I know in EM algorithm M-step, it tries to solve $$ \operatorname{argmax}_{\theta} Q(\theta, \theta^{ \text{old}}) = \sum_z p(z|x; \theta^{ \text{old}}) \log p(x,z; \theta) $$
I also understand the likelihood of data in pLSA model is (before introducing latent variable): $$ \sum_i \sum_j \log p(d_i, w_j)^{n(d_i, w_j)} $$
But why when EM algorithm is applied to pLSA model, the M-step is $$ \displaystyle\operatorname{argmax}_{p(w_j|z_k),\; p(z_k|d_i)} \sum_i \sum_j \sum_k p(z_k| d_i, w_j) \log p(d_i, w_j, z_k)^{n(d_i, w_j)} $$
In another words, why the expectation of the complete-data log likelihood is the above form?
I think I know how to derive it now, not through simply taking expectation (although correct, not intuitive enough, particularly, where is the sum of i, k coming from?) but by deriving from beginning just like what EM derives its ELBO.

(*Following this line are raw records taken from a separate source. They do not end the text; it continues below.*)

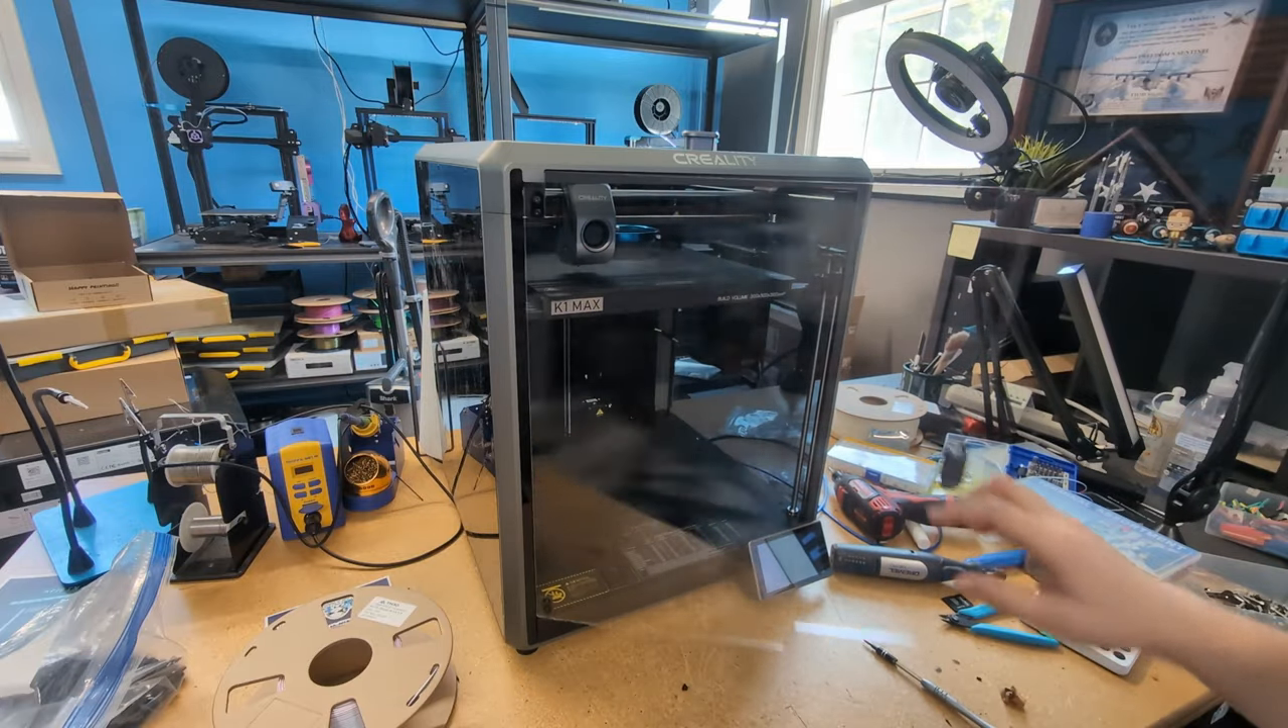So the door is all installed.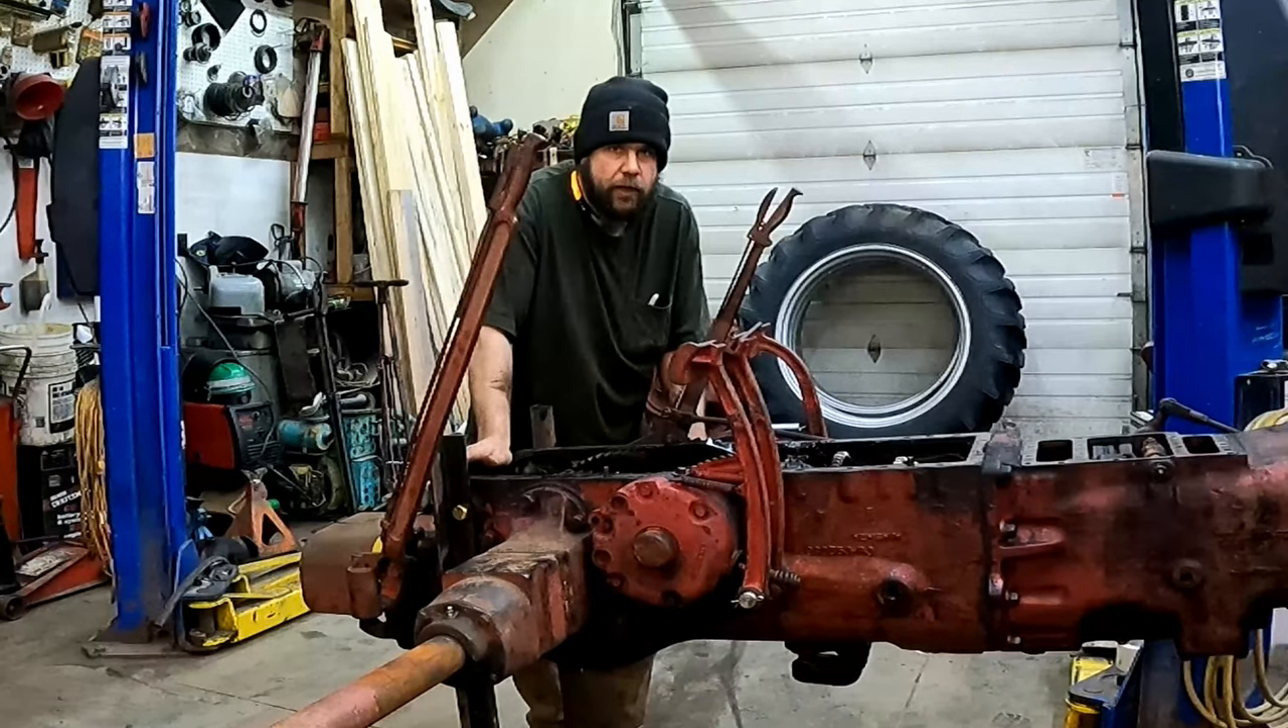I went ahead and took the tires and the cast centers off.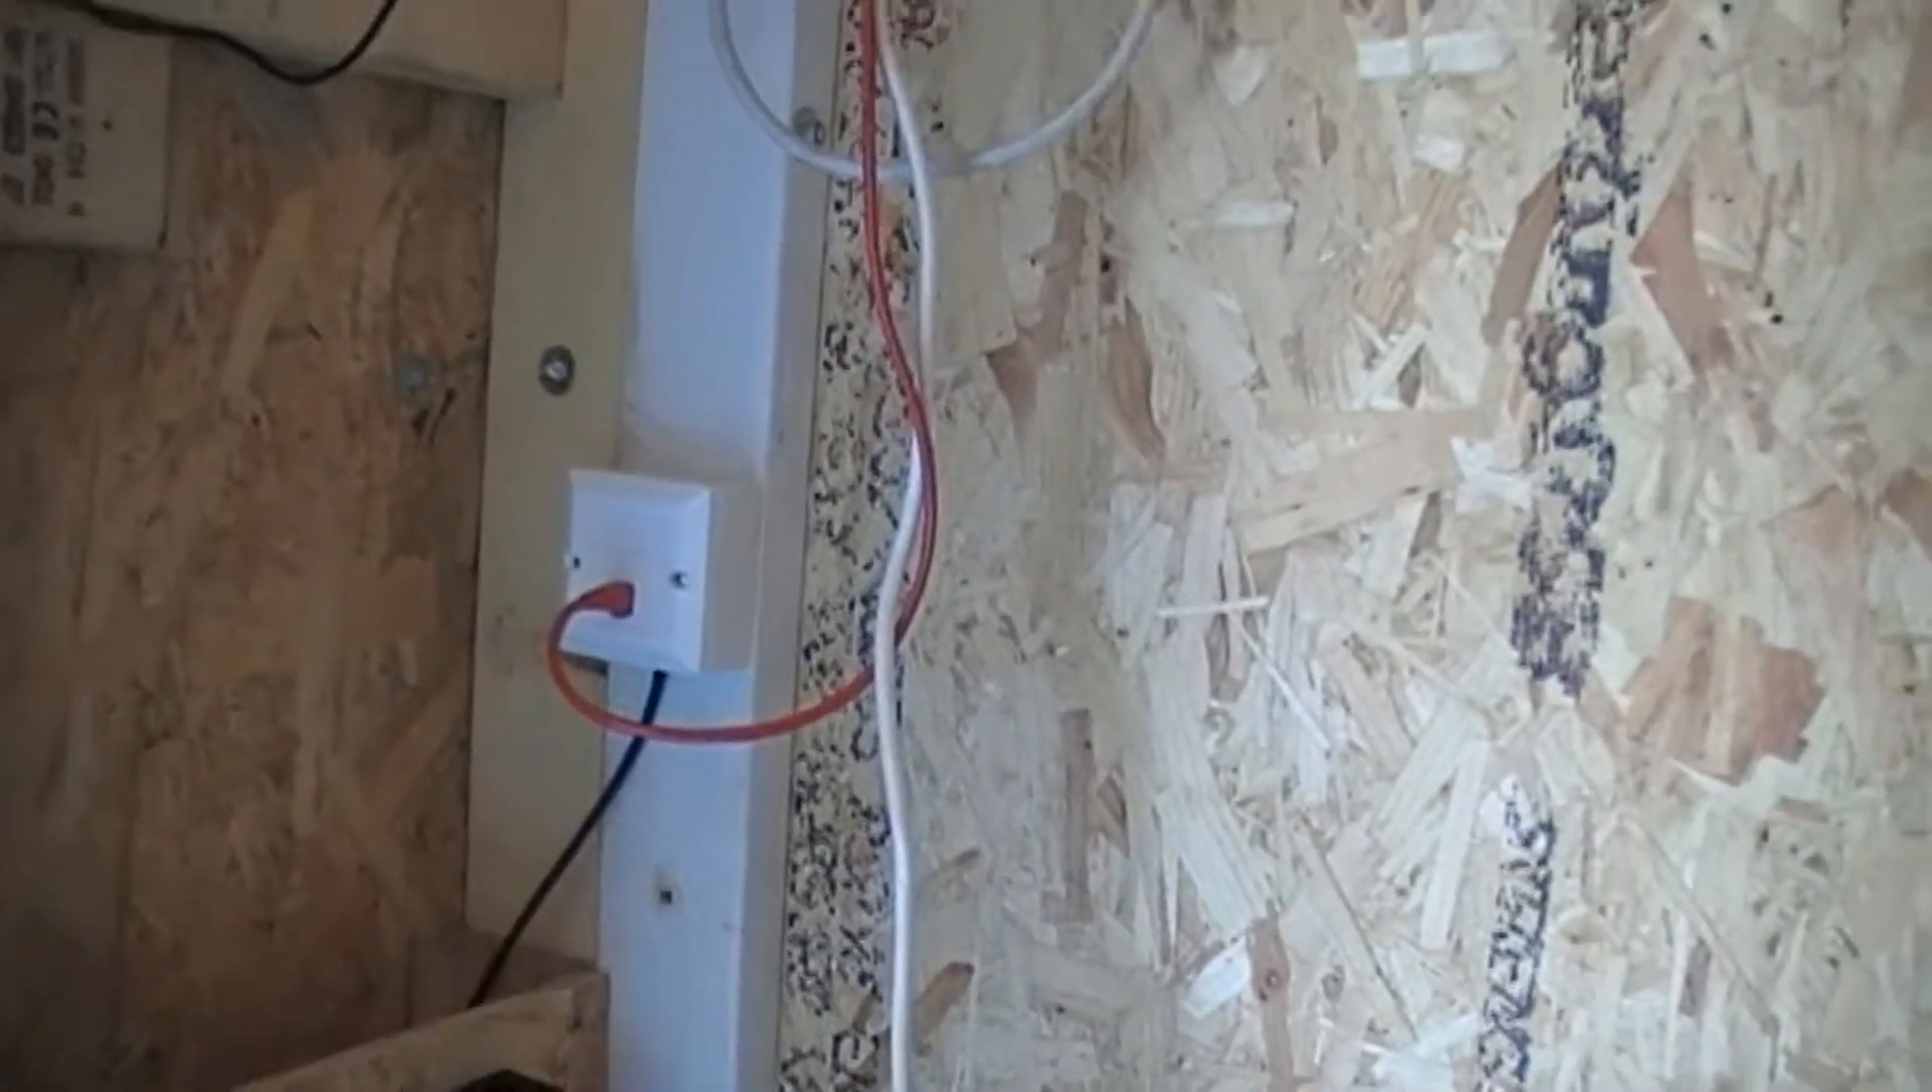Okay, that's the socket on the wall now. And I've put the cable in.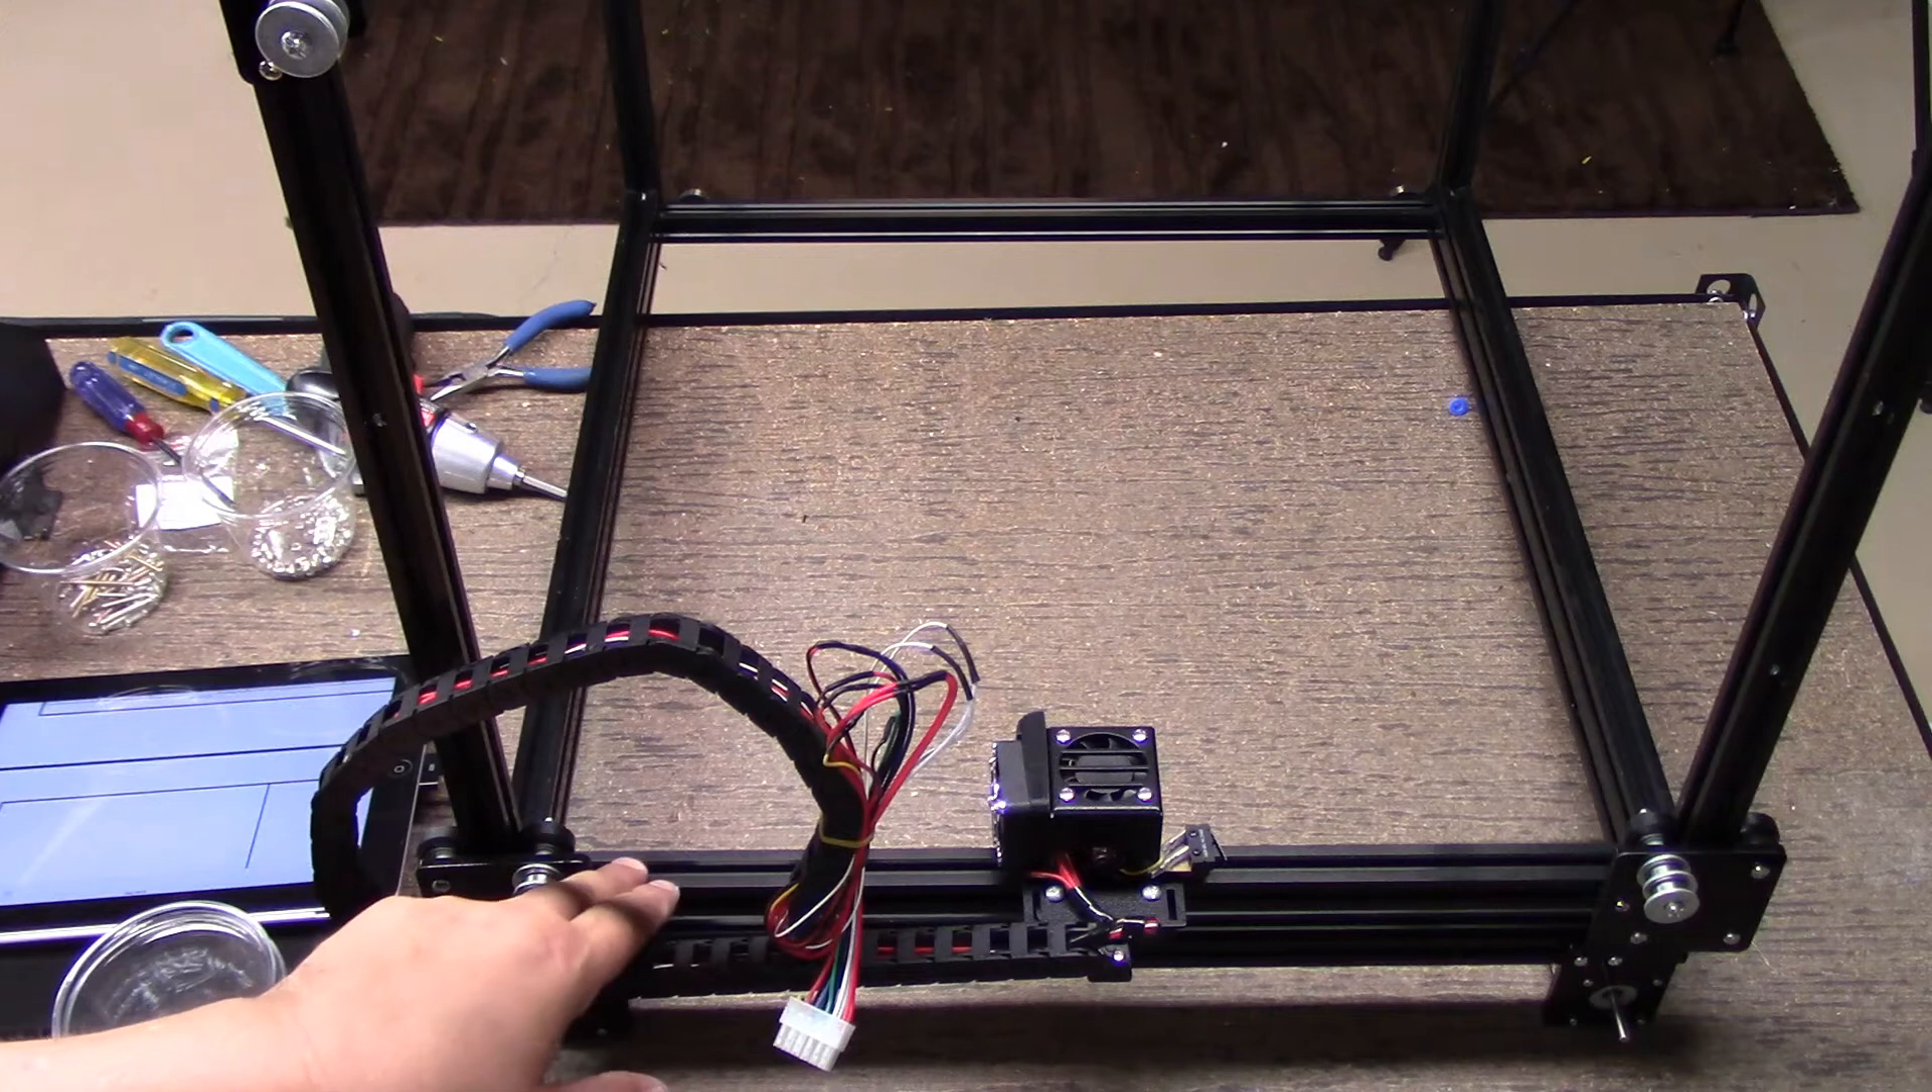So we've got the top assembly complete. We've got this cross member on here.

In pLSA model, \begin{aligned} \text{data log likelihood} &= \log P(X;\theta) \\ &= \sum_i\sum_j \log P(d_i, w_j)^{n(d_i, w_j)} \\ &= \sum_i\sum_j \log \left[ \frac{P(d_i, w_j, z_k)}{P(z_k | d_i, w_j)} \right]^{n(d_i, w_j)} \\ &\text{introduce a distribution “q” and split into two parts:} \\ &= \sum_i\sum_j \log \frac{P(d_i, w_j, z_k)^{n(d_i, w_j)}}{q} - \sum_i\sum_j \log \frac{P(z_k | d_i, w_j)^{n(d_i, w_j)}}{q} \end{aligned}
Because $\sum_z q(z_k) \log P(X;\theta) = \log P(X;\theta) \sum_z q(z_k) = \log P(X;\theta) $, we can apply $\sum_z q(z_k)$ on the two sides without break the equality: \begin{aligned} \log P(X;\theta) &= \underbrace{ \sum_k\sum_i\sum_j q(z_k) \log \frac{P(d_i, w_j, z_k)^{n(d_i, w_j)}}{q(z_k)} }_{\text{evidence lowerbound (ELBO)}} \quad \underbrace{ - \sum_k\sum_i\sum_j q(z_k) \log \frac{P(z_k | d_i, w_j)^{n(d_i, w_j)}}{q(z_k)} }_{\text{KL-divergence} \ge 0} \\ \end{aligned}
Using the same idea as in the EM algorithm, let $q(z_k) = P(z_k | d_i, w_j)^{\text{old}}$ and we will only optimize ELBO: \begin{aligned} & \operatorname{argmax_\theta} \sum_k\sum_i\sum_j P(z_k | d_i, w_j)^{\text{old}} \log \frac{P(d_i, w_j, z_k)^{n(d_i, w_j)}}{P(z_k | d_i, w_j)^{\text{old}}} \\ &= \operatorname{argmax_\theta} \sum_k\sum_i\sum_j P(z_k | d_i, w_j)^{\text{old}} \log P(d_i, w_j, z_k)^{n(d_i, w_j)} \\ &- \sum_k\sum_i\sum_j P(z_k | d_i, w_j)^{\text{old}} \log P(z_k | d_i, w_j)^{\text{old}}\\ &\text{(second part is irrelevant, drop it)}\\ &= \operatorname{argmax_\theta} \sum_k\sum_i\sum_j P(z_k | d_i, w_j)^{\text{old}} \log P(d_i, w_j, z_k)^{n(d_i, w_j)} \\ &\text{(pull exponential part down to the front and rearrange sum orders)}\\ &= \operatorname{argmax_\theta} \sum_i\sum_j n(d_i, w_j) \sum_k P(z_k | d_i, w_j)^{\text{old}} \log P(d_i, w_j, z_k) \end{aligned} Now it is the expectation form.